Fatura bu yüzden Ersun Yanal’a çıkarıldı.
Trabzonspor hâlâ Avrupa Ligi’nin en ciddi adaylarından biriyse, Galatasaray ve Fenerbahçe gibi rakiplerinin önündeyse, yaşananlara bakıp “el insaf” derim ben de.
Ne diyor Yanal?
“Şampiyon olsak da ayrılacaktım.”
İşte asıl sorgulanması gereken sözler bu.
“Anlaşarak ayrıldık”, “el sıkışarak vedalaştık” gibi romantik mesajlar inandırıcı değil.
Trabzonspor’da uzun yıllardır devam eden bir sorun mevcut ve kimse bu sorunla yüzleşmek istemiyor.
Şampiyonluk için inanmaktan daha önemli faktörler var.
İyi bir kadro kurmak, sabretmek, çalışmak, istikrarı yakalamak, birbirini sevmek ve kenetlenmek.
Trabzonspor bu gerekliliklerin kaçını bir araya getirebilmiş bir düşünün?
Bu ekip oyununda Yanal’a başarısız diyorsanız, aynı şey sizin için de geçerlidir.
Aksini savunuyorsanız, yıllardır politikalarından şikayet ettiğiniz diğer yönetimlerden farkınız yok demektir.
Trabzonspor’u bugün geldiği noktadan beş yıl geriye götürecek en büyük tehlike, gerçekleri görmezden gelmektir.
Günü kurtardınız.
Ya yarınlar?.. 


Galiba ikincisi!
Futbol Federasyonu kupa finalinin İzmir’de yapılacağını ne zaman açıkladı?
24 Nisan Cuma günü.
Açıklama yapılmadan önce Beşiktaş ve Fenerbahçe kulüp başkanları, federasyona taleplerini iletti mi?

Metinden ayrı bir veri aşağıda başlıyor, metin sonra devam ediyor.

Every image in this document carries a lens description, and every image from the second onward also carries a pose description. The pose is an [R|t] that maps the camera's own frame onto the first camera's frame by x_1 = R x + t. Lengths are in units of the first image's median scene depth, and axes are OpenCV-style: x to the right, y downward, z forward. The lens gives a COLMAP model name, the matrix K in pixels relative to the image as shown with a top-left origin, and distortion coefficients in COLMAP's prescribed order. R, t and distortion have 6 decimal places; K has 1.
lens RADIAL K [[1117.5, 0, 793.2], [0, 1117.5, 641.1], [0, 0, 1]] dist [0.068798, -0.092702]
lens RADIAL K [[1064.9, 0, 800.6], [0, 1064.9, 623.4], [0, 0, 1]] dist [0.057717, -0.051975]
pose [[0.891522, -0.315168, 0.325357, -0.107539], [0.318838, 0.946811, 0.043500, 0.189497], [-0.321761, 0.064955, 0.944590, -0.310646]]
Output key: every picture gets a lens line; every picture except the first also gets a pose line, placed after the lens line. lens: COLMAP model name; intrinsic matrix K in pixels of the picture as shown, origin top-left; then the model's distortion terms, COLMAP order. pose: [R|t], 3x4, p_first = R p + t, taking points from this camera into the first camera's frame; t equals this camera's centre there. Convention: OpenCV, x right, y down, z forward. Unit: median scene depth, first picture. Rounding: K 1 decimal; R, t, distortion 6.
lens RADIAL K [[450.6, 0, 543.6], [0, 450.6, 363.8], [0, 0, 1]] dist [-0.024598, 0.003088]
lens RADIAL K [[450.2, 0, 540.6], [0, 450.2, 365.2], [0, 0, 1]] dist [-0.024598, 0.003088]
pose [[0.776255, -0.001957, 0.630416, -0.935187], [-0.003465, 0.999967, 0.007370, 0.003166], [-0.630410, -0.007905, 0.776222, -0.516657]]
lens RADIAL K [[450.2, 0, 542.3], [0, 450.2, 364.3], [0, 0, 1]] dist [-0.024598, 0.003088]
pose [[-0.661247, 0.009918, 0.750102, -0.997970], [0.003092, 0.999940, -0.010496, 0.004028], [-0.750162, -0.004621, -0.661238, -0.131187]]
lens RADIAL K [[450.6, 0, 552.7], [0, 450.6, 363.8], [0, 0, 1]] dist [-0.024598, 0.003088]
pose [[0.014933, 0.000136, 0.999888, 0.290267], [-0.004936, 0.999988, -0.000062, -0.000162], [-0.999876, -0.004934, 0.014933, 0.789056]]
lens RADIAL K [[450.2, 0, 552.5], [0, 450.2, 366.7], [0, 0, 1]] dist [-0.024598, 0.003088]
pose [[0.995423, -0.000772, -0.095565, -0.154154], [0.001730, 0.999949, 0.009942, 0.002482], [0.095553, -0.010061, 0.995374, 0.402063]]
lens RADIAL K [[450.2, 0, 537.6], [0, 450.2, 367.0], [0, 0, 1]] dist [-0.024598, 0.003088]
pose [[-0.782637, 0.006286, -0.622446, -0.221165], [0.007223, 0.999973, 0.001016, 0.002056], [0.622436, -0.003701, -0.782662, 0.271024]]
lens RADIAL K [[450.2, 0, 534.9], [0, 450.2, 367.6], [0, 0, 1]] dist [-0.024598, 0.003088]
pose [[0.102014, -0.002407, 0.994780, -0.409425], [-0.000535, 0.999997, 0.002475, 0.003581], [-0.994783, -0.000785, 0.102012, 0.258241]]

Evet. İkisi de haklı gerekçelerle İstanbul’u istedi.
Sonuç? Federasyon İzmir’de karar kıldı.
Ve ne gariptir, aradan geçen beş günlük sürede kimseden ses soluk çıkmadı.
Her gün medyaya doğrudan ya da dolaylı yollardan mesaj gönderen iki kulüp başkanı günler sonra bir araya geldi ve bu kez yüksek sesle “Biz İstanbul’da oynamak istiyoruz” dedi.
Soru şu;
Bu ülkede futbolun patronu kim?
Türkiye Futbol Federasyonu.
Asli görevlerinden biri ne?
Ligleri, sezonu ve diğer organizasyonları planlamak.
Federasyon “İzmir’de oynanacak” dedikten sonra, finalin yeri değişir mi?
Mahmut Özgener ve diğer yöneticiler karizmayı iki paralık etmek istiyorlarsa değişir.
Ya da olağanüstü koşullar gündeme gelirse belki.
Peki, Aziz Yıldırım ve Yıldırım Demirören bilmiyorlar mı bu gerçeği?
Bal gibi biliyorlar.
O zaman, insanın aklına başka şeyler geliyor.
Mesela gündem değiştirmek.
Ya da 13 Mayıs gecesine kılıf hazırlamak.
Dahası da var ancak, biz şeytanın işine karışmayalım.
Amaç üzüm yemek mi, bağcı dövmek mi?
Galiba çoğu zaman olduğu gibi ikincisi!